Timothy Mayopoulos, president of Blend, said the coronavirus is creating an additional sense of urgency for financial institutions that may have been on the fence about investing in digital mortgage technology before.
“But there has been interest in digital technology for lots of other reasons before and will continue to be,” he said.
Another mortgage tech vendor, Black Knight, has not seen a change in behavior since the coronavirus outbreak.
“Adoption of our digital mortgage tech continues to be strong, but doesn’t appear to be driven specifically by this as of yet,” a spokesperson said.

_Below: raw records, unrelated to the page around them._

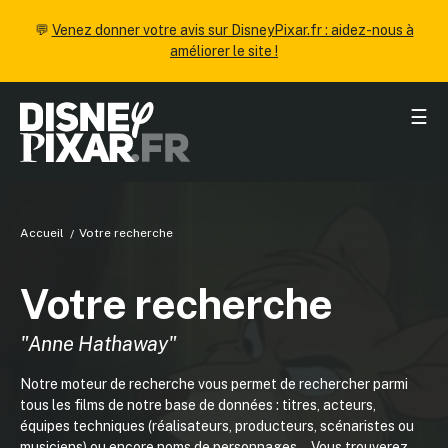
💬
Venez donner votre avis sur DisneyPixar.fr : aidez-nous à
améliorer le site !
☰
Accueil
Votre recherche
Votre recherche
"Anne Hathaway"
Notre moteur de recherche vous permet de rechercher parmi
tous les films de notre base de données : titres, acteurs,
équipes techniques (réalisateurs, producteurs, scénaristes ou
musiciens) ou encore noms de personnages... Vous trouverez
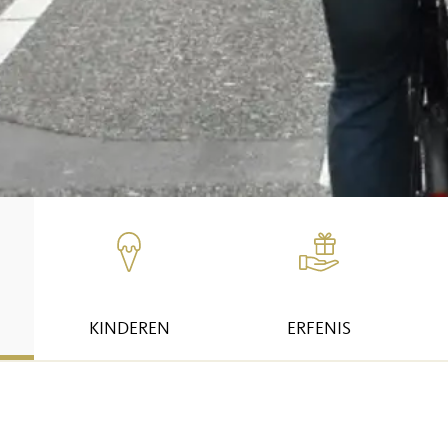
KINDEREN
ERFENIS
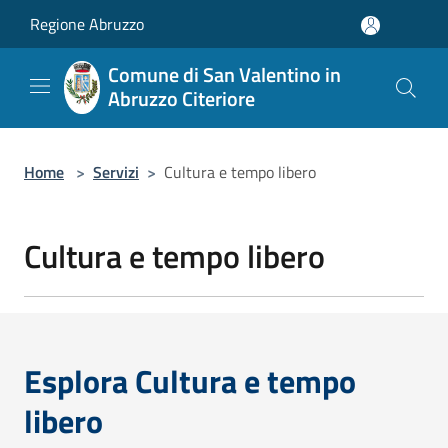
Salta al contenuto principale
Regione Abruzzo
Comune di San Valentino in
Abruzzo Citeriore
Home
>
Servizi
>
Cultura e tempo libero
Cultura e tempo libero
Esplora Cultura e tempo
libero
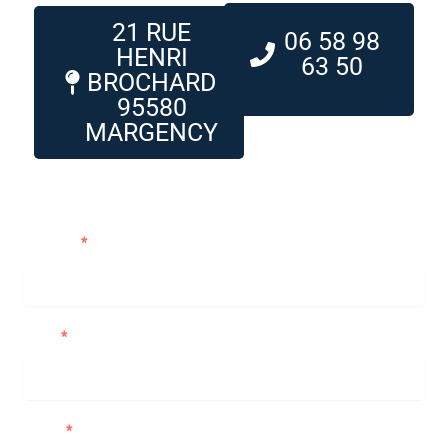
21 RUE
06 58 98
HENRI
63 50
BROCHARD
95580
MARGENCY
Me contacter
Prénom
Nom
Email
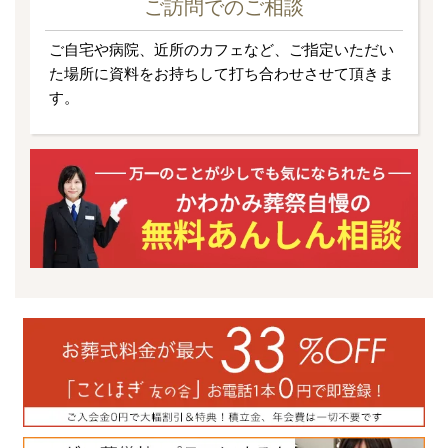
ご訪問でのご相談
ご自宅や病院、近所のカフェなど、ご指定いただい
た場所に資料をお持ちして打ち合わせさせて頂きま
す。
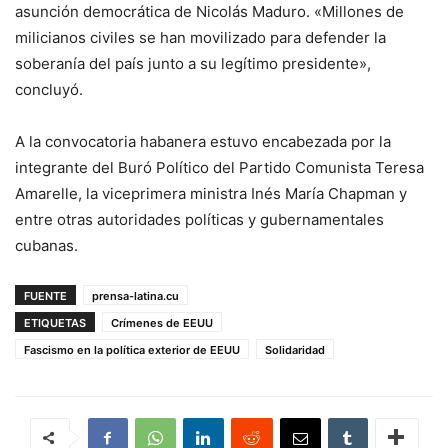
asunción democrática de Nicolás Maduro. «Millones de
milicianos civiles se han movilizado para defender la
soberanía del país junto a su legítimo presidente»,
concluyó.
A la convocatoria habanera estuvo encabezada por la
integrante del Buró Político del Partido Comunista Teresa
Amarelle, la viceprimera ministra Inés María Chapman y
entre otras autoridades políticas y gubernamentales
cubanas.
FUENTE
prensa-latina.cu
ETIQUETAS
Crímenes de EEUU
Fascismo en la política exterior de EEUU
Solidaridad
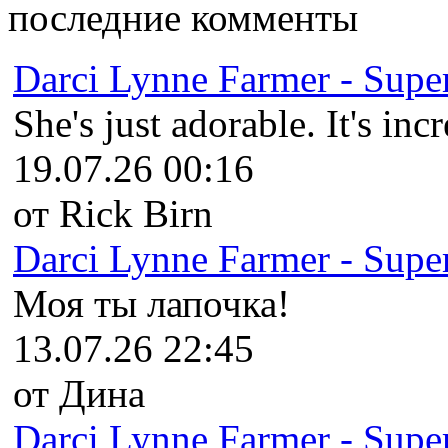
последние комменты
Darci Lynne Farmer - Super
She's just adorable. It's inc
19.07.26 00:16
от Rick Birn
Darci Lynne Farmer - Super
Моя ты лапочка!
13.07.26 22:45
от Дина
Darci Lynne Farmer - Super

Julian Hebron, founder of the consultancy The Basis Point, said that banks and other lenders’ digital mortgage projects are on hold as they cope with an “avalanche of new refi production as well as hedging and other financial risk that comes with it. Consumer, salesforce and loan production systems in place will be used until this production spike and associated management priorities subside. Then banks and lenders will resume their digital visions to improve customer and employee experience.”

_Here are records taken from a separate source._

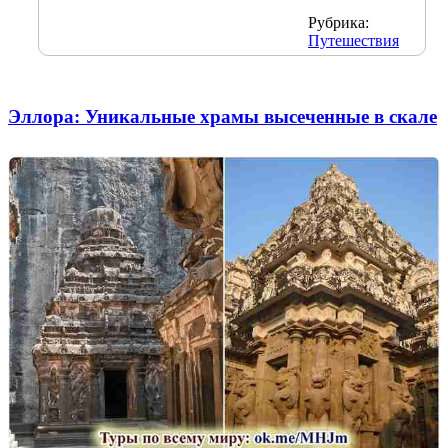
Рубрика:
Путешествия
Эллора: Уникальные храмы высеченные в скале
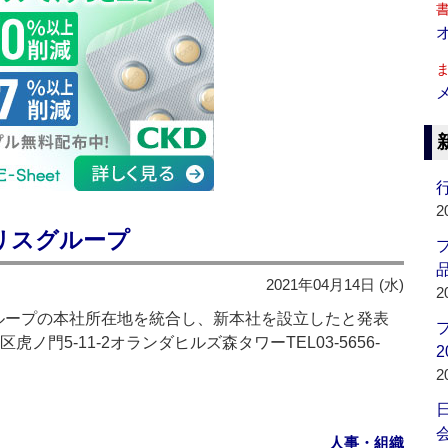
行
2
リスグループ
品
2021年04月14日 (水)
2
ープの本社所在地を統合し、新本社を設立したと発表
虎ノ門5-11-2オランダヒルズ森タワーTEL03-5656-
2
2
会
人事・組織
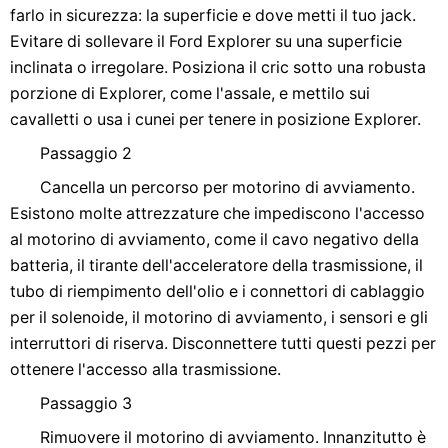
farlo in sicurezza: la superficie e dove metti il ​​tuo jack.
Evitare di sollevare il Ford Explorer su una superficie
inclinata o irregolare. Posiziona il cric sotto una robusta
porzione di Explorer, come l'assale, e mettilo sui
cavalletti o usa i cunei per tenere in posizione Explorer.
Passaggio 2
Cancella un percorso per motorino di avviamento.
Esistono molte attrezzature che impediscono l'accesso
al motorino di avviamento, come il cavo negativo della
batteria, il tirante dell'acceleratore della trasmissione, il
tubo di riempimento dell'olio e i connettori di cablaggio
per il solenoide, il motorino di avviamento, i sensori e gli
interruttori di riserva. Disconnettere tutti questi pezzi per
ottenere l'accesso alla trasmissione.
Passaggio 3
Rimuovere il motorino di avviamento. Innanzitutto è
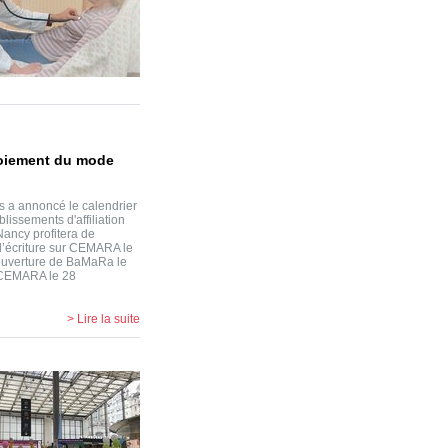
loiement du mode
 a annoncé le calendrier
issements d'affiliation
ncy profitera de
d’écriture sur CEMARA le
l'ouverture de BaMaRa le
r CEMARA le 28
> Lire la suite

Mobile and contactless payments are becoming more popular as people spurn physical stores for ordering by smartphones, and amid heated debates about whether people can become infected with coronavirus by touching cash.
“We know that money changes hands frequently and can pick up all sorts of bacteria and viruses,” the spokesperson for the World Health Organization told The Telegraph recently. “We would advise people to wash their hands after handling bank notes, and avoid touching their face. When possible it’s a good idea to use contactless payments.”
The mobile and online payment provider PayPal had a good fourth quarter, though the coronavirus outbreak started Dec. 1; it generated 13.3% higher net income than in the third quarter.
“PayPal is continuously growing,” said Kryptoszene analyst Raphael Lulay. “The segment of online payment services is very competitive. Nevertheless, survey data shows that PayPal is in a significant lead. The group is also less affected by the coronavirus pandemic, among other things. PayPal is less dependent on advertising money than, for example, Facebook and Google.”
PayPal itself is cautious about its propects through the pandemic. It recently lowered the guidance of 15% revenue growth it had provided on Jan. 29.
“PayPal’s business trends remain strong; however, international cross-border e-commerce activity has been negatively impacted by COVID-19,” the company said in a Feb. 27 press release. “We currently estimate the negative impact from COVID-19 to be an approximate one-percentage-point reduction, on both a spot and foreign currency-neutral basis, to PayPal’s year-over-year revenue growth for the first quarter.”
Unknowns: budgets and the economy
As PayPal’s guidance suggests, lurking behind the positive trends for some fintechs is the risk that the economy will continue to tank, taking household incomes and bank technology budgets with it. The hashtag “cancel everything” hovers over spending decisions of all kinds, said Peter Wannemacher, principal analyst at Forrester.
“People are holding off on doing lots of things,” he said.
This goes for buying houses. “I would not be surprised if a bank told me that their digital mortgage application volume hadn’t changed at all or gone down slightly,” he said.
But in the long run, assuming the economy steadies itself or bounces back, the fintechs that make banking more efficient could do well, he said.
“There’s really not a good reason that a customer of a bank can’t accomplish any task through a digital touch point,” Wannemacher said. “I wouldn’t be surprised if in two years the state of digital applications had grown and matured faster than it has in the past five years because COVID-19 made them take it more seriously. Unless it is countered so strongly by such a deep recession that the problem is banks just don’t spend any money.”